The API is preposterously slow. 44 seconds with a minimal request and two small jpg.

stream = client.images.edit(
    model="gpt-image-1",
    prompt=prompt,
    image=open_files,          # pass the list directly
    size="1024x1024",
    quality="low",
    stream=True,               # Enable streaming
    # partial_images=2,
    # input_fidelity="high"
)

Crank it up to 1536x1024, high quality, 3 partials , and input_fidelity…130 seconds. So using your AI script (that I couldn’t help but tweak line-by-line), my org can get a hair faster with the only difference being the input images.
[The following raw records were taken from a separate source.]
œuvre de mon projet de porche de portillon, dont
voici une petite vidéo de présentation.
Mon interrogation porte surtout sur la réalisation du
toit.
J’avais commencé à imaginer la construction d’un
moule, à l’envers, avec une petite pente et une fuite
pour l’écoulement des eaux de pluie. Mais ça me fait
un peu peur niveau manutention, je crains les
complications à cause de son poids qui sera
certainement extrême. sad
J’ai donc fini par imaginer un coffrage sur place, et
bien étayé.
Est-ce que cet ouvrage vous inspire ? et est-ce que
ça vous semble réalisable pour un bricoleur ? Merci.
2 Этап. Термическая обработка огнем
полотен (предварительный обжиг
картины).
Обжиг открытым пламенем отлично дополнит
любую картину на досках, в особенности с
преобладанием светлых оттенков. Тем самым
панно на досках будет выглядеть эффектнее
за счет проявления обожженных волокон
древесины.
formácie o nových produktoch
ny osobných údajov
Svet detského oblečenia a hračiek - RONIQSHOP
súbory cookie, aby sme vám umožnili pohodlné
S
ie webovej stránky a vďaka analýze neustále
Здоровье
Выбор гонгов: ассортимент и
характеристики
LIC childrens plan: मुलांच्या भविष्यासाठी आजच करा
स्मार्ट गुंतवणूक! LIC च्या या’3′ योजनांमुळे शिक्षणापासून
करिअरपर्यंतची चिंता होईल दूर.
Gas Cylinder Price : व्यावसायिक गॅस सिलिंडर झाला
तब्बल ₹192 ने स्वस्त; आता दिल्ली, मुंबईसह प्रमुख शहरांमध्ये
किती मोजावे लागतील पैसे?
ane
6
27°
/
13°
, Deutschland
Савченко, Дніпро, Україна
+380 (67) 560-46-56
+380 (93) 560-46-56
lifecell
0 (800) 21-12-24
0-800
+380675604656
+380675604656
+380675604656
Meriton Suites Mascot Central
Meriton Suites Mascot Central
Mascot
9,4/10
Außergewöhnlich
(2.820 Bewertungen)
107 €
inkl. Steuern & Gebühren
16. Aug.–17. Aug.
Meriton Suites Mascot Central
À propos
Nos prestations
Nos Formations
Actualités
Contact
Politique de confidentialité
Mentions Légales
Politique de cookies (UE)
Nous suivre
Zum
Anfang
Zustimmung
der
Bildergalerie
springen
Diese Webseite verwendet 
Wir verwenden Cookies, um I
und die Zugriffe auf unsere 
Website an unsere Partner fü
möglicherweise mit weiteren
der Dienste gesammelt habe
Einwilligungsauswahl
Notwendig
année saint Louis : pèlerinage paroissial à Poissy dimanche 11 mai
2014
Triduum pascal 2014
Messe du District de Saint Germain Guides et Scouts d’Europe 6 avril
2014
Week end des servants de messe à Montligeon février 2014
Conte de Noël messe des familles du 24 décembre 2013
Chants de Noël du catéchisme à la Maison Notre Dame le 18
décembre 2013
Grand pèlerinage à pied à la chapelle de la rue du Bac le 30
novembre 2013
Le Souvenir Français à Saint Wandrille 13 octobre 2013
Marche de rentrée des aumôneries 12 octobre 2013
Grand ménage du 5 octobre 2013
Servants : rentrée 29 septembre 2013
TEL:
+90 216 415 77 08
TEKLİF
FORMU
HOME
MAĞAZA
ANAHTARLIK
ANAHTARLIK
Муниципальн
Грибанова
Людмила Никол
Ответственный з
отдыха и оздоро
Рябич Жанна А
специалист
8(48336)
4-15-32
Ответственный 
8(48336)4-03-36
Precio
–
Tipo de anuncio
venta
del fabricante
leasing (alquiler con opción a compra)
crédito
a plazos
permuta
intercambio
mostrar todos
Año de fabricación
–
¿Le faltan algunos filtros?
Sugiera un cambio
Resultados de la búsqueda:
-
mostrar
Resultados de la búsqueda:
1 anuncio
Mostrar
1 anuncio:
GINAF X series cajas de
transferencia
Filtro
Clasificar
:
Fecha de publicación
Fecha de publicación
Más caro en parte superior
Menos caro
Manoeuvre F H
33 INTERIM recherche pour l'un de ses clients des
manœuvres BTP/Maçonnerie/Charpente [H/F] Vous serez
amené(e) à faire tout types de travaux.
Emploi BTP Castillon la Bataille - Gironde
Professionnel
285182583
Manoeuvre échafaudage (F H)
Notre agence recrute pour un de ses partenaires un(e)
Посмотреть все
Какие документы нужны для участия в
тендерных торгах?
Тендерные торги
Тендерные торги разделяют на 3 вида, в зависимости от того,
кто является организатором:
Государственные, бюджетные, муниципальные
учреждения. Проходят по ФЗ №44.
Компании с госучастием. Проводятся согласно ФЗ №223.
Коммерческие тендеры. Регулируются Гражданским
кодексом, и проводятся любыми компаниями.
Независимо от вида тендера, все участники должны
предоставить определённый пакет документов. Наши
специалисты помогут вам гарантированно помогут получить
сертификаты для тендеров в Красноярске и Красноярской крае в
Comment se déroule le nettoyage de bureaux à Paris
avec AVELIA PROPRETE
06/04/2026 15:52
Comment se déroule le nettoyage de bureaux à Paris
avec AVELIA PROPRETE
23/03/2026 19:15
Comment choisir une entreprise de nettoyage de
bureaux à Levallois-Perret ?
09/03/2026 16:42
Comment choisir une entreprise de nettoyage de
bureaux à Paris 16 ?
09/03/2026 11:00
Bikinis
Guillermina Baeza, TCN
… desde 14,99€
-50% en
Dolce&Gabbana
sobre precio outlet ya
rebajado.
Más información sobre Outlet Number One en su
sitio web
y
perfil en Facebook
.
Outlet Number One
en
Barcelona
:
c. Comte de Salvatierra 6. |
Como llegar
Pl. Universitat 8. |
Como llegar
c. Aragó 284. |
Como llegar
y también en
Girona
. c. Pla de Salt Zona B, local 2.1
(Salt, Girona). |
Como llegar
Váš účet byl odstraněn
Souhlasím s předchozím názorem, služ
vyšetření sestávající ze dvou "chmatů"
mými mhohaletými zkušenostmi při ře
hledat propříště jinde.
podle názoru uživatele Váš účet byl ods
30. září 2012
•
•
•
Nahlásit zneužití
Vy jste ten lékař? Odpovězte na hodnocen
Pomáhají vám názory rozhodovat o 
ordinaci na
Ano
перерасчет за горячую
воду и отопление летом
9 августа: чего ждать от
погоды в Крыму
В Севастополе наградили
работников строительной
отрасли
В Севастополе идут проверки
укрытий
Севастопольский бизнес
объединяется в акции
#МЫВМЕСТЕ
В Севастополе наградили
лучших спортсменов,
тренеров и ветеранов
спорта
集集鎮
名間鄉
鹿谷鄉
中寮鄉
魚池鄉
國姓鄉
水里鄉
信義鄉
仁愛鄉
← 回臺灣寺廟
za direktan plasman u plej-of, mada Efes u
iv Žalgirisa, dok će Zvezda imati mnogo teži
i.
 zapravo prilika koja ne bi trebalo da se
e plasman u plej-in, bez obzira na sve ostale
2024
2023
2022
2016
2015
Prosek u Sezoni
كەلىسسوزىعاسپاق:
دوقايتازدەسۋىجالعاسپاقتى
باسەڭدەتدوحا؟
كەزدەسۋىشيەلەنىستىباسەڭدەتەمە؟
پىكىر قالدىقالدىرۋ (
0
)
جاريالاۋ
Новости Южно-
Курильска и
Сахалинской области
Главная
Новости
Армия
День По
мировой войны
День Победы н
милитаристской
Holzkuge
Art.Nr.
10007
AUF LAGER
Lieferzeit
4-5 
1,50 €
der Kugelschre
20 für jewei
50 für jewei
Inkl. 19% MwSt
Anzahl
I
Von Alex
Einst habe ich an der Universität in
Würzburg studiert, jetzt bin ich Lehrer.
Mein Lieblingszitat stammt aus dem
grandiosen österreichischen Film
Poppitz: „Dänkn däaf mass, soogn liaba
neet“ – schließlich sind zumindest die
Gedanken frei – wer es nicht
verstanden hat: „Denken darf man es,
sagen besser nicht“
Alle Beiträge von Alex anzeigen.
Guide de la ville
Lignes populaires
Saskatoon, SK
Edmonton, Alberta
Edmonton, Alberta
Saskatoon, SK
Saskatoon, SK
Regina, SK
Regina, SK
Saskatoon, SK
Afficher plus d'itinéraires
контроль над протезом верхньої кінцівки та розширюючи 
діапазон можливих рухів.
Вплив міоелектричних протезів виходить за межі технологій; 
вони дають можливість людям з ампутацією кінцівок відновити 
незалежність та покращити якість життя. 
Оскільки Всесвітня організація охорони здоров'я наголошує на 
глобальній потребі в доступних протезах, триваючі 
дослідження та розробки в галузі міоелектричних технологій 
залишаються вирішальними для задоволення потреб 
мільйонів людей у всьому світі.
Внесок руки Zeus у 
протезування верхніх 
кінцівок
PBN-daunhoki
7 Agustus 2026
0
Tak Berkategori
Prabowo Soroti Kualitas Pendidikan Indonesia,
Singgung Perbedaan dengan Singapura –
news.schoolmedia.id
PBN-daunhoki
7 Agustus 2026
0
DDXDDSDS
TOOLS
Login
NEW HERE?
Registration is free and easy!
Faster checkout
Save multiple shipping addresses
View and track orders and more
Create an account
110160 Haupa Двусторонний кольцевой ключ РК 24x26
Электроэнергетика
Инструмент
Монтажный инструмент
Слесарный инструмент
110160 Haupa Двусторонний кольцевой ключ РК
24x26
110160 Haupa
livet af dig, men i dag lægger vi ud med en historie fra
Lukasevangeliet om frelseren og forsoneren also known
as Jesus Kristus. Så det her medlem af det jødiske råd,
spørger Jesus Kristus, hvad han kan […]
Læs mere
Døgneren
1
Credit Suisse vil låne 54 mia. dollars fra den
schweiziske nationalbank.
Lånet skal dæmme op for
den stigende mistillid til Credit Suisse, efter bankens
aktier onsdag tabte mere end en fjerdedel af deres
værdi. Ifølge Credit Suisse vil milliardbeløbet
Picture; input of photos doesn't do much for 'disney style'

There were no partial events captured and I added an else to capture any uncaught events; this parameter was stealthed into the dox only, so I think it is another non-working product like VAD chunking in transcripts. I haven’t tried stream previously, as the only thing it offers is paying for what can be a free progress GIF.

Non-SDK script for you in another topic, since you have a Python environment, and you can crank the 240 second timeout I provide even higher (time.time() returns epoch seconds in Python, btw):

That script not being wrapped in a main(), if you run it in a notebook or REPL environment, you can continue inspecting the global variables.

If that fails too, dropping the network connect, but the code still runs to report errors? You’d contact the hosting service provider and tell them you need non-active open network connections to have 1000 seconds + before closing on you. Or run your own VM.